Have you done your research?

Poll or survey? Multiple choice or scale of 1-10? Quantitative or qualitative? When it comes to research, deciding on what you want the end goal to be and the best approach to achieving it is essential. As a B2B PR agency we regularly work with our clients to conduct research projects with the results being used as the basis for a range of content assets.

Research is a valuable tool that can be used to provide content for a number of PR and marketing assets including, news hooks for press releases, blog and social media content as well as infographics and animations. The research topic can help organisations align their business and brand with a subject area that’s of interest to their target audience. For example, we recently worked with our client Wax Digital, a provider of eProcurement software to find out what their target audience’s business growing pains are. We worked with a market research company to survey their target audience (UK’s mid-market businesses) and asked a host of questions relating to various business issues, including how procurement impacts business growth. We were then able to use the results as the basis for a marketing and PR campaign.

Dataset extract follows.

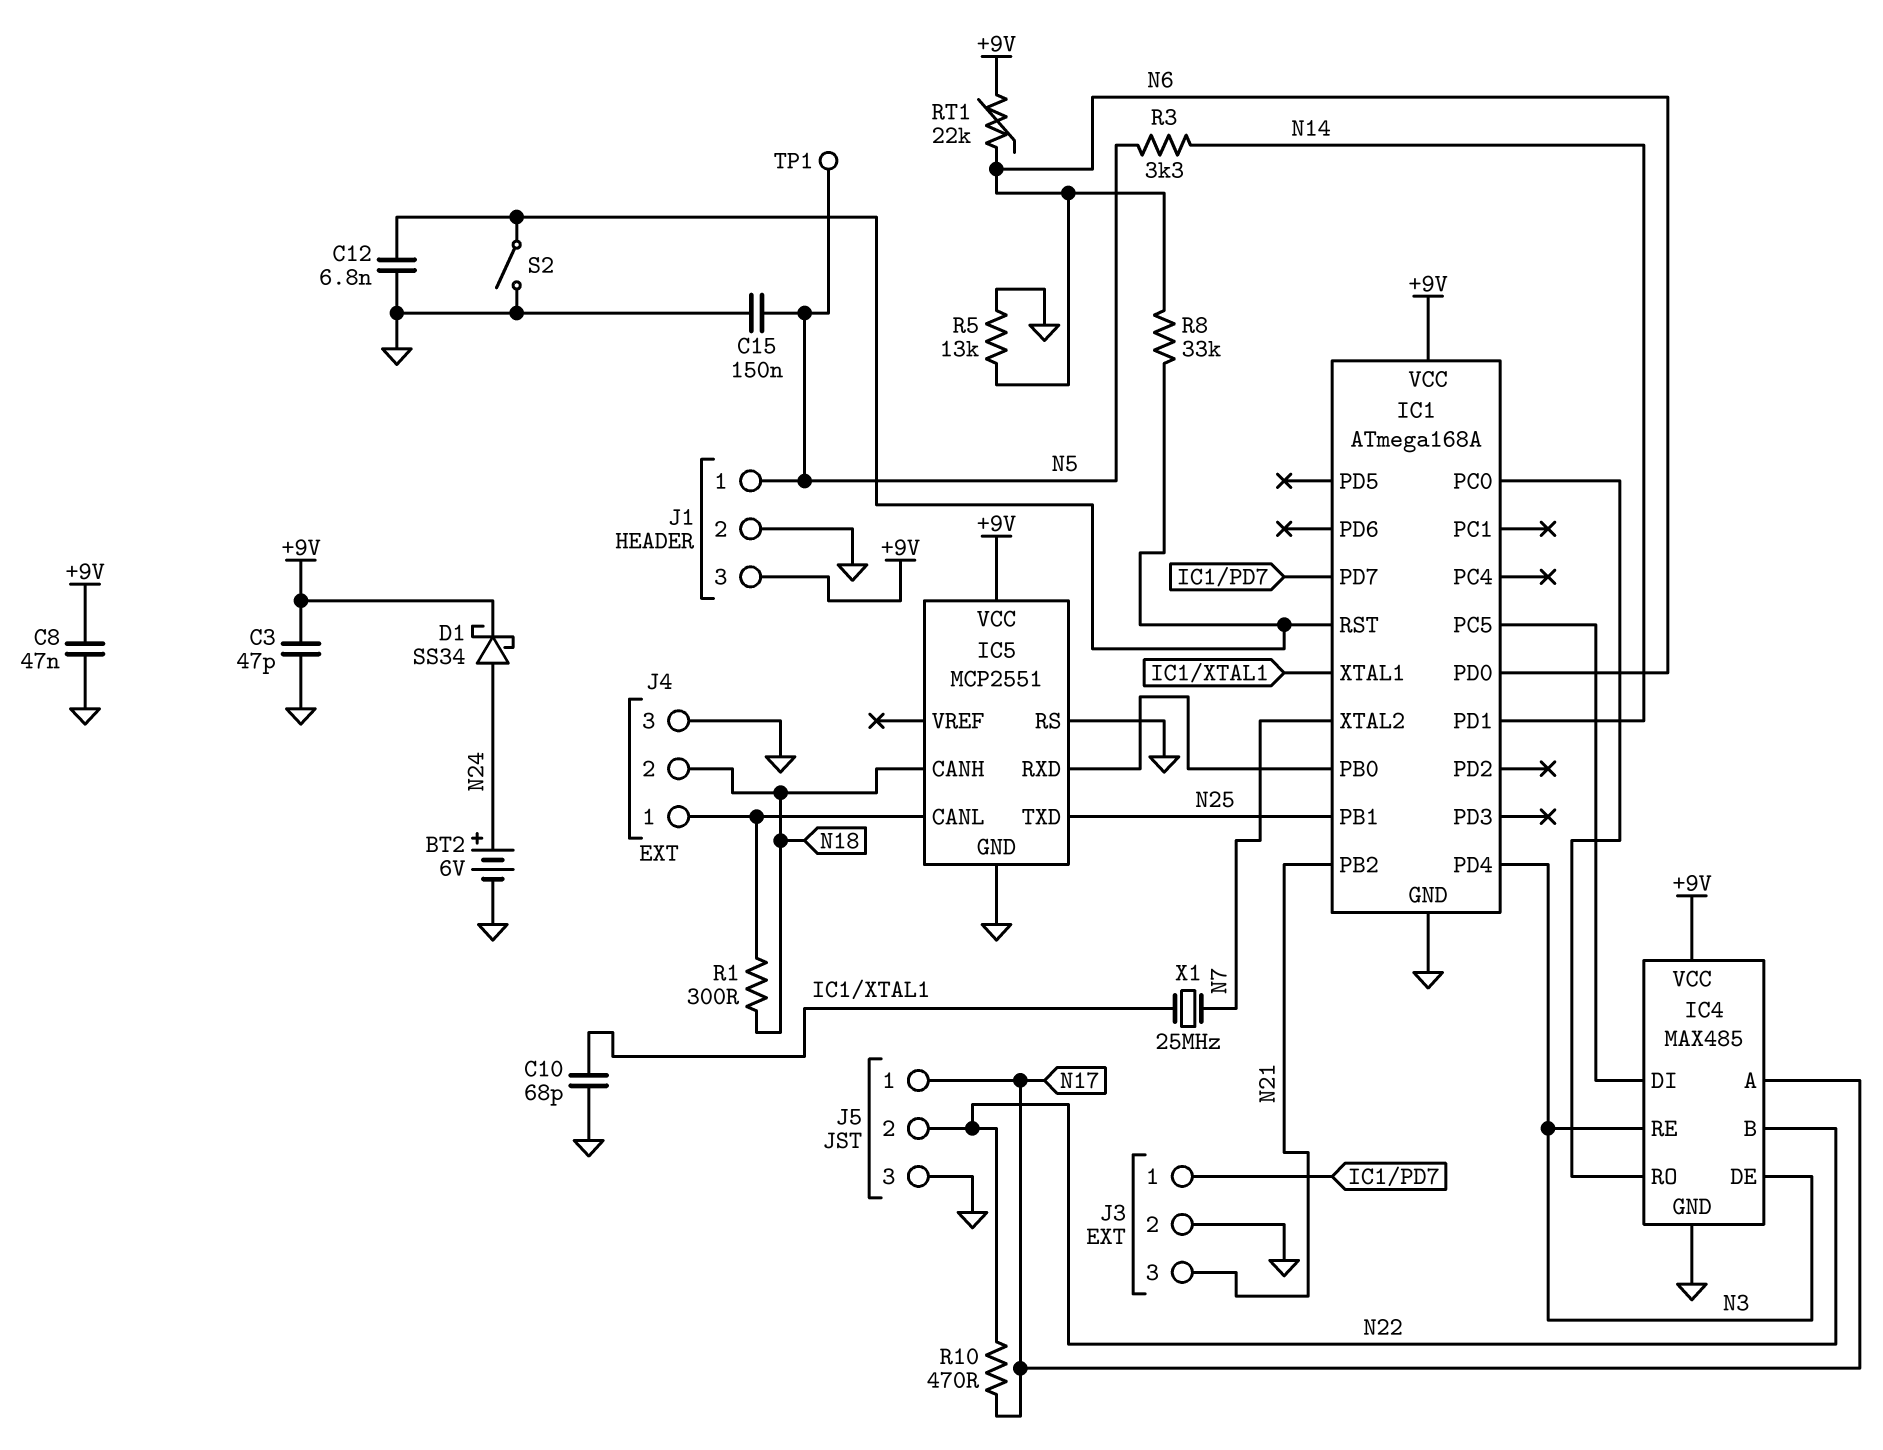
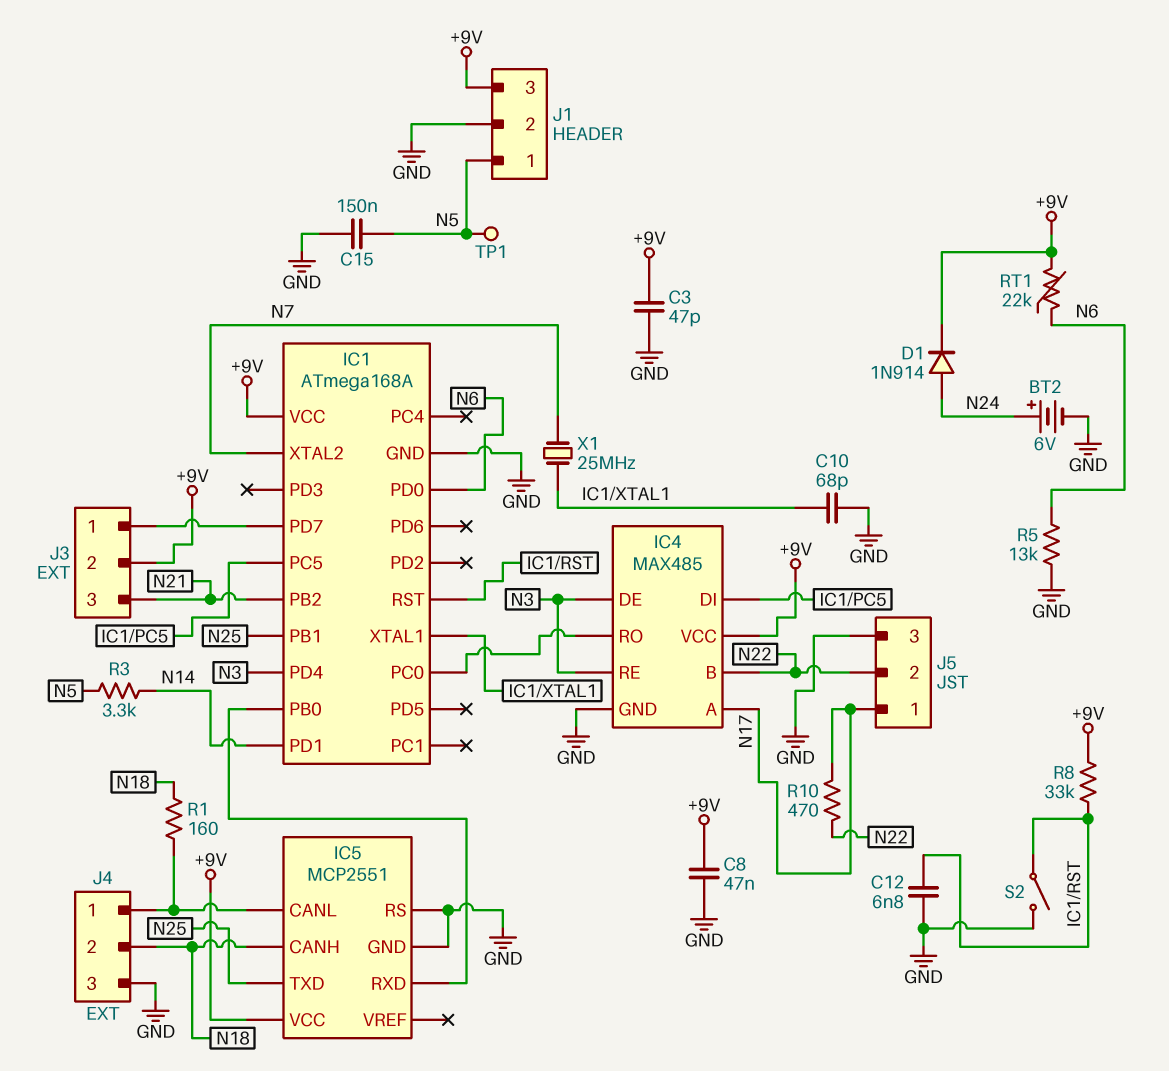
D1: schottky SS34 (A N24, K +9V) -> diode 1N914 (A N24, K +9V)
J3 pin 2: GND -> +9V
R1: 300 (IC5/CANL, N18) -> 160 (IC5/CANL, N18)
R8: 33k (IC1/RST, N6) -> 33k (+9V, IC1/RST)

If you decide to embark on a research project there are a number of different approaches you can take to achieve your end result. Desk research is one example and as its name suggests requires time spent researching a topic including relevant businesses, social media influencers, news articles and picking up the phone and asking your target audience a series of questions. Desk research can also involve simple surveys over social media or eshots, which can provide additional information or statistics.

Sometimes a business can be sat on research or data that they don’t even realise is interesting to a wider audience. Using existing resources is what we like to call natural storytelling, foraging for interesting data which might be hidden within your business and using it to create content that can be used for marketing and PR. We took this approach with Vielife, a global health and wellbeing solutions provider. We uncovered some really interesting data they had on sleep patterns that we revealed to the media resulting in some fantastic media coverage. Find out more here.

Paying an independent market research company to undertake research on your behalf is often one of the most effective ways of gaining the results you want from a survey. Market research companies can help you shape your line of questioning to get the best results. They then conduct the research with your target audience to provide you with a wider and more in-depth piece of research and insight into your chosen topic. This approach usually yields the best results as you’re able to survey a large number of people, plus journalists are generally receptive to independent research surveying a wide cross-section of the population.

You don’t need to look far to find a survey-related story in the national media. For example, earlier this year Paymentsense, a low cost card payment service, conducted a survey into the nation’s favourite takeaway and found that us Brits love a good Chinese. It surveyed 2,000 people and found that 35% chose it as their go to cuisine, closely followed by Indian with 24% of the votes. Paymentsense works with over 50,000 small businesses in the UK including a number of eateries, and looked at how much the average person spends when purchasing a takeaway and how often we order one, to understand how much people are spending. The research revealed that millennials are more likely to order a takeaway once a week, with the average spend being £9.75. The results of the research were wide reaching including in The Mirror, AOL Money, The Caterer and the data has been turned into an infographic for the business’s website, demonstrating how a piece of research can be used for different types of content.

Knowing where to start if you’d like to conduct a piece of research may seem a little daunting, however with multiple ways to use the results it can be a great way to create ‘news’ for your business and support both marketing and PR campaigns. Now, is it lunchtime yet, all this talk of takeaways is really making me crave a Chow mein.